BEGIN Records for the exercise
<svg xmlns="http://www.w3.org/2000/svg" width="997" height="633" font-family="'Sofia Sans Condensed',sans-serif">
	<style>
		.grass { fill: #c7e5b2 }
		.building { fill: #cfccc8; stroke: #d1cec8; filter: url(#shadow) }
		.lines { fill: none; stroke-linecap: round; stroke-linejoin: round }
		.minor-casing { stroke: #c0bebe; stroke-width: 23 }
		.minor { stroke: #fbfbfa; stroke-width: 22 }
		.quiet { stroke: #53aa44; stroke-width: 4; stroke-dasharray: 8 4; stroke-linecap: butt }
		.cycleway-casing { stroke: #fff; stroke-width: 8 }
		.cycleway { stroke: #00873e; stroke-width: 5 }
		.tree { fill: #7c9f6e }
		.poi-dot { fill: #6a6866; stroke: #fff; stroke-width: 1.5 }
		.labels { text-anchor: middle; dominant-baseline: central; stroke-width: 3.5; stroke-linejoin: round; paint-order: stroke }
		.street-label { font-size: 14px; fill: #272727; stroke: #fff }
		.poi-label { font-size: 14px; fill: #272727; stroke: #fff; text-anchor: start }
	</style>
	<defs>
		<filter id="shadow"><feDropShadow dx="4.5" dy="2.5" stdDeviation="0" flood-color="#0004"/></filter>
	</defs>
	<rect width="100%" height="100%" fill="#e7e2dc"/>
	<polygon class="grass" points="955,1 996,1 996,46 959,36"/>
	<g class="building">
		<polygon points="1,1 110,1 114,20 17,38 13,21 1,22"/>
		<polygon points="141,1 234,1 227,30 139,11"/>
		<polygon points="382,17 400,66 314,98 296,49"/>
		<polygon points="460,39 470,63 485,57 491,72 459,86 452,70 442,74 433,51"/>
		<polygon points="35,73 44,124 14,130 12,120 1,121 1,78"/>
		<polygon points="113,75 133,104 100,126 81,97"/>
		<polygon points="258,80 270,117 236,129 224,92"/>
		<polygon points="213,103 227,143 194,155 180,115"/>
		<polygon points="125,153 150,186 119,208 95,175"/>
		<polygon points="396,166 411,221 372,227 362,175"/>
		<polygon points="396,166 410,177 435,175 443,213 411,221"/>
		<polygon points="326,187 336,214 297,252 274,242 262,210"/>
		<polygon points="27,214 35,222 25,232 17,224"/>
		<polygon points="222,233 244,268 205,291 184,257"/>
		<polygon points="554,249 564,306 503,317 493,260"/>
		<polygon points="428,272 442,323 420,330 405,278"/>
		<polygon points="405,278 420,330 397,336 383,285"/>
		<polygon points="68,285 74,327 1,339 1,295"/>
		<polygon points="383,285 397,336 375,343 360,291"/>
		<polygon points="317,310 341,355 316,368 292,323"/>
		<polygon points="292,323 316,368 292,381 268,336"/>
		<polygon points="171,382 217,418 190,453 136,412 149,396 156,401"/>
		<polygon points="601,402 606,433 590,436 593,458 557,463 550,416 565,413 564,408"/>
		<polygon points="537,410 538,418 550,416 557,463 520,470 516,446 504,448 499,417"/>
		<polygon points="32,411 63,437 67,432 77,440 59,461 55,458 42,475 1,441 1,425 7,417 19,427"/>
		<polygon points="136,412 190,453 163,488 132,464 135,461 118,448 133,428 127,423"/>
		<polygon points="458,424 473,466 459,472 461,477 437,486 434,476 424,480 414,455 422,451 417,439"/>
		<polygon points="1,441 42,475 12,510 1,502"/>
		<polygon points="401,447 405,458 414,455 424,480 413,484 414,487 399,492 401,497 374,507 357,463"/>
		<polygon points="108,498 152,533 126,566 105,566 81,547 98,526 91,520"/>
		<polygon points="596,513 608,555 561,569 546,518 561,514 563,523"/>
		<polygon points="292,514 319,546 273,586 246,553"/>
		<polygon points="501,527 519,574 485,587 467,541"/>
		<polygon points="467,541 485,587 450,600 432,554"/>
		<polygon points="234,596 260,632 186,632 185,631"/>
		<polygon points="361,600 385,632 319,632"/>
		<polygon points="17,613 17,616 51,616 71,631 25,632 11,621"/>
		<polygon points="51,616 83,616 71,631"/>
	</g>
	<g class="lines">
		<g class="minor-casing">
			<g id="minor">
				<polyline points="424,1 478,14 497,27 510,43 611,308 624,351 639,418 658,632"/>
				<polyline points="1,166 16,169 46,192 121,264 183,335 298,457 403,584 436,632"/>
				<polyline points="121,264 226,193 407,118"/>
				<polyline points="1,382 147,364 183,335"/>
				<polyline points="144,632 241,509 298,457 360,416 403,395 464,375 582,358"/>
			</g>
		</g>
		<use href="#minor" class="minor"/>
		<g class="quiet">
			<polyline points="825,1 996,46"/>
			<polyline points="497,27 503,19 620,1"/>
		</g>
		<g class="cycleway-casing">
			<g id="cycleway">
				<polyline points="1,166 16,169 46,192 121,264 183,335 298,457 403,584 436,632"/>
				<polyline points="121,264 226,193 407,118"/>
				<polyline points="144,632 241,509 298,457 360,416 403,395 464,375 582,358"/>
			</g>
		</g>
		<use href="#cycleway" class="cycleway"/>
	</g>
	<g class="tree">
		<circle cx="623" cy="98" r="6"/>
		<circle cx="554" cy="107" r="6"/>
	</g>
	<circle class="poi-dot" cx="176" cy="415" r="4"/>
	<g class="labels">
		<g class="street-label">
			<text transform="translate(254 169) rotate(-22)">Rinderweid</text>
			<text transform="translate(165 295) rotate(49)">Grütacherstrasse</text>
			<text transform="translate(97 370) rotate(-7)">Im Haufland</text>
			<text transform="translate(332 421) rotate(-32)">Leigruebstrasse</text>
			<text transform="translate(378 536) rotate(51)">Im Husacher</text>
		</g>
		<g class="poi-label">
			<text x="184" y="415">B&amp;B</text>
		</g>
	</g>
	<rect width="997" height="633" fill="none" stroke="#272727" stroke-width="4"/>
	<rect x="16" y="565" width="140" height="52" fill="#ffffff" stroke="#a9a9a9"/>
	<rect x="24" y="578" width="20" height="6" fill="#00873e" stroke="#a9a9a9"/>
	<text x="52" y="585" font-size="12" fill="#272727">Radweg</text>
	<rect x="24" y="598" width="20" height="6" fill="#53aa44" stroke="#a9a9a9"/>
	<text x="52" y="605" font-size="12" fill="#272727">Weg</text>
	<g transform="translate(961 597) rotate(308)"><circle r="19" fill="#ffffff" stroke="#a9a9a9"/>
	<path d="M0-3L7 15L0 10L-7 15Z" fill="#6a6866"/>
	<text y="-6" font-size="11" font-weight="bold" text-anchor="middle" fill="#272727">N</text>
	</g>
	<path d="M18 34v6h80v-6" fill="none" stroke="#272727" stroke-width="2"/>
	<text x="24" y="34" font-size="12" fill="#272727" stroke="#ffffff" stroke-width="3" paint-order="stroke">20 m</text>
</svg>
END Records for the exercise
BEGIN Records for the exercise
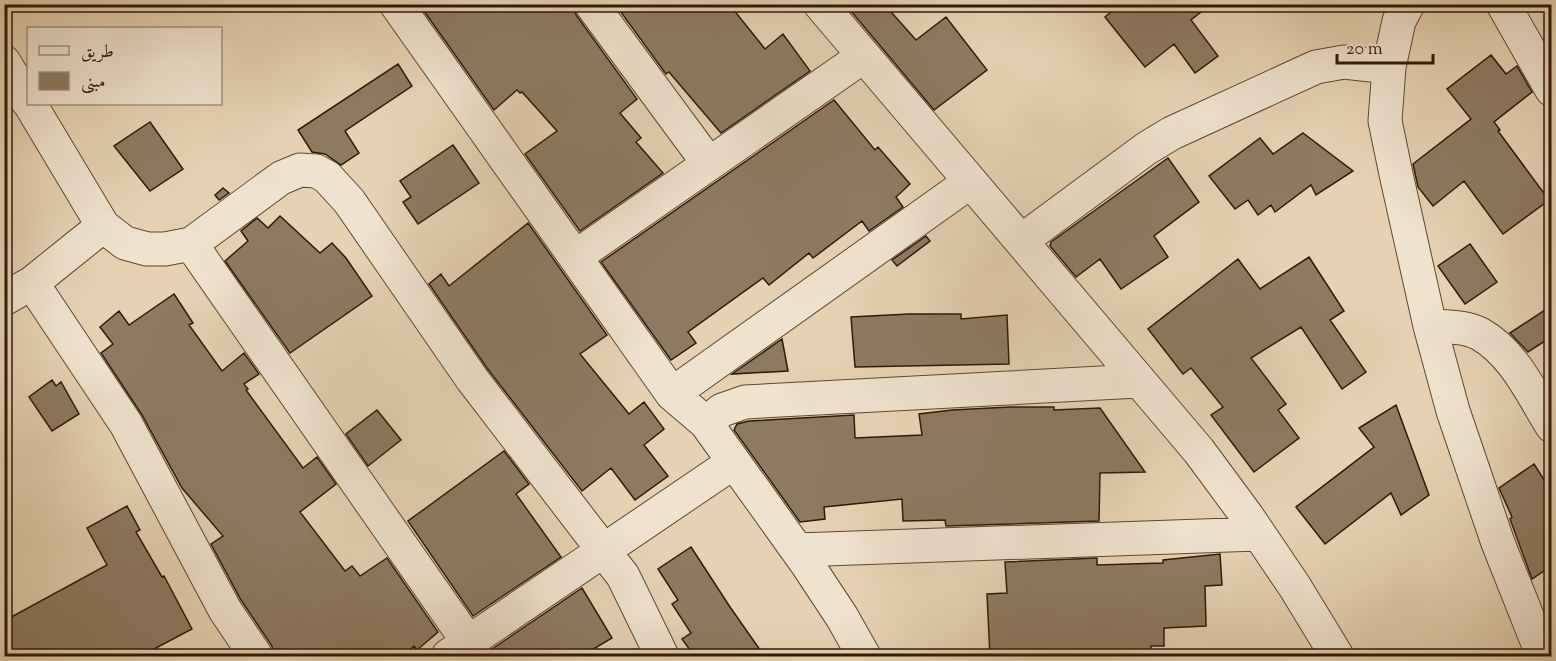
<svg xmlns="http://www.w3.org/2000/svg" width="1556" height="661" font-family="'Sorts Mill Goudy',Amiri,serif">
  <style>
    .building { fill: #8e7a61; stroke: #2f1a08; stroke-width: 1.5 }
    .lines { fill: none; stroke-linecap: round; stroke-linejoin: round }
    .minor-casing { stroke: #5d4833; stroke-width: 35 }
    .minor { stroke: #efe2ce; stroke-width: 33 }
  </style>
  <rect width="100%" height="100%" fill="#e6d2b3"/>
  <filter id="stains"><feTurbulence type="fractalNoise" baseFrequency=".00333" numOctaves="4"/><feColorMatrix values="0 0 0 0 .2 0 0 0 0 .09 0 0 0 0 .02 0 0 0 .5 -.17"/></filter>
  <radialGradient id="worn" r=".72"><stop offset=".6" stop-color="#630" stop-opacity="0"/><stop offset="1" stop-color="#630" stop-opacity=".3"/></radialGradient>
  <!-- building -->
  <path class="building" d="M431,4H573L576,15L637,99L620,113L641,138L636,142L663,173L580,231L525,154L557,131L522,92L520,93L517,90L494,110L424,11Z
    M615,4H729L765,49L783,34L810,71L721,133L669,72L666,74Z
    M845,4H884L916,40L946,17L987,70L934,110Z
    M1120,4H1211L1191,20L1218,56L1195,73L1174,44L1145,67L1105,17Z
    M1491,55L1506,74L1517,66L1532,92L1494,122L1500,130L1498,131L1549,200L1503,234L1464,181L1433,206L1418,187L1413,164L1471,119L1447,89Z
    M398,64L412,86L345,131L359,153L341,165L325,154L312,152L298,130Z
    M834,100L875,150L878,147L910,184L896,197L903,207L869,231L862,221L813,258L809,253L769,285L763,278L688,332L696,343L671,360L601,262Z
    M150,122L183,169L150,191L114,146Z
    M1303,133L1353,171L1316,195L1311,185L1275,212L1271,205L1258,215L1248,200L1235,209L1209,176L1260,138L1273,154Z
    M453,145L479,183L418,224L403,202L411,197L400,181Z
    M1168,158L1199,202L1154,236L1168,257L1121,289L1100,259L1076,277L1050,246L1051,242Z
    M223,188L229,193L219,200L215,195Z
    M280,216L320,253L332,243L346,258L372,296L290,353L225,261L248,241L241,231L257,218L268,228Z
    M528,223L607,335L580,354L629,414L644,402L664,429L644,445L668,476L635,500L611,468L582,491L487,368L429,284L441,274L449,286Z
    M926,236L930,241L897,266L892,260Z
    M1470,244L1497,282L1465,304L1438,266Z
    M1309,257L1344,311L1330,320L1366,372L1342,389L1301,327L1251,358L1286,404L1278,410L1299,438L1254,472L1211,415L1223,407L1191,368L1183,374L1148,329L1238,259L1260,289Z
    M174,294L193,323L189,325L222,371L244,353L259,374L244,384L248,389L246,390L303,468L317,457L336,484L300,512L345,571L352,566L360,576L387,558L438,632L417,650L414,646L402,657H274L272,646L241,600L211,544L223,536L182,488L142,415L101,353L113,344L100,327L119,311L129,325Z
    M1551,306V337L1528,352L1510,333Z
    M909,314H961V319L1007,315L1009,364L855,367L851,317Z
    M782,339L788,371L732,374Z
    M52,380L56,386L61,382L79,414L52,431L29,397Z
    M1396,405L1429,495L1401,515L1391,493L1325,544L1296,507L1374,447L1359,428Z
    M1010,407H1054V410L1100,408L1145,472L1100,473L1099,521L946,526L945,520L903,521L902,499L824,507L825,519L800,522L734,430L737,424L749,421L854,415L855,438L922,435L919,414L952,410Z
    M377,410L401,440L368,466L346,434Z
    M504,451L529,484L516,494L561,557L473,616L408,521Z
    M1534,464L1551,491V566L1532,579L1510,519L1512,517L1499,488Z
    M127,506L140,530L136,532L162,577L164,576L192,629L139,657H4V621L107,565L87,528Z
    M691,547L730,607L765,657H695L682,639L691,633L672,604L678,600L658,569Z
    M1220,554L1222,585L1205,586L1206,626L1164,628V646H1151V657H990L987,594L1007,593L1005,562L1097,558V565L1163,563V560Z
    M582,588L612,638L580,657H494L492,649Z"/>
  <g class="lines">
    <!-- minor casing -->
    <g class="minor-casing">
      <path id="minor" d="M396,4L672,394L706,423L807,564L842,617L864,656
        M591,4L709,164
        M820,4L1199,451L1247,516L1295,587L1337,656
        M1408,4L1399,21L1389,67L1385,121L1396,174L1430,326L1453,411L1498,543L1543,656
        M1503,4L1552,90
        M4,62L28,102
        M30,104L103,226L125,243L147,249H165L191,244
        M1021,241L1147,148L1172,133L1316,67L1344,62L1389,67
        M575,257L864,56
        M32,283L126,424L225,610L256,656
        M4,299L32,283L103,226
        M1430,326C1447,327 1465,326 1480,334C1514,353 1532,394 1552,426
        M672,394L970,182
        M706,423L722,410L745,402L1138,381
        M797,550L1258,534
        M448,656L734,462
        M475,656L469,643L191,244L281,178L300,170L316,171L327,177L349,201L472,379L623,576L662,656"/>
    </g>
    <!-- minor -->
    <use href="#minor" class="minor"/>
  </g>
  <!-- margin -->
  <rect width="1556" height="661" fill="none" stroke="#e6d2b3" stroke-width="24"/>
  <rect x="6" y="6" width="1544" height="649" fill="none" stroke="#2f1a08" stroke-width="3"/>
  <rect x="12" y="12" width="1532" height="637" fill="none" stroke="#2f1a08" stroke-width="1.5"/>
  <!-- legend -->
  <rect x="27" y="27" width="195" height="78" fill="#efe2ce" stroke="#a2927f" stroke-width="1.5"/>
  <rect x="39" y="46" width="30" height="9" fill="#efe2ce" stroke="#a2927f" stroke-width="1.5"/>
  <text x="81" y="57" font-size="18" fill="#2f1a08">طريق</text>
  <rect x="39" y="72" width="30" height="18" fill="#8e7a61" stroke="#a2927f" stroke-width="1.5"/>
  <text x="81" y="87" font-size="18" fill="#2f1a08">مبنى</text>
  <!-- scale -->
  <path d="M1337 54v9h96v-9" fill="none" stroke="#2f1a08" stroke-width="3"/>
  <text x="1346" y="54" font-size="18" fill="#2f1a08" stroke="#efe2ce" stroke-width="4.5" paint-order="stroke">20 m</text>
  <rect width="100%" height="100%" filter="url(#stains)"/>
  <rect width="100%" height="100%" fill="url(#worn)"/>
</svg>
END Records for the exercise
**Problem to solve:** The expected answer is every line above in which the word "middle" appears.

**Completed exercise:**
		.labels { text-anchor: middle; dominant-baseline: central; stroke-width: 3.5; stroke-linejoin: round; paint-order: stroke }
	<text y="-6" font-size="11" font-weight="bold" text-anchor="middle" fill="#272727">N</text>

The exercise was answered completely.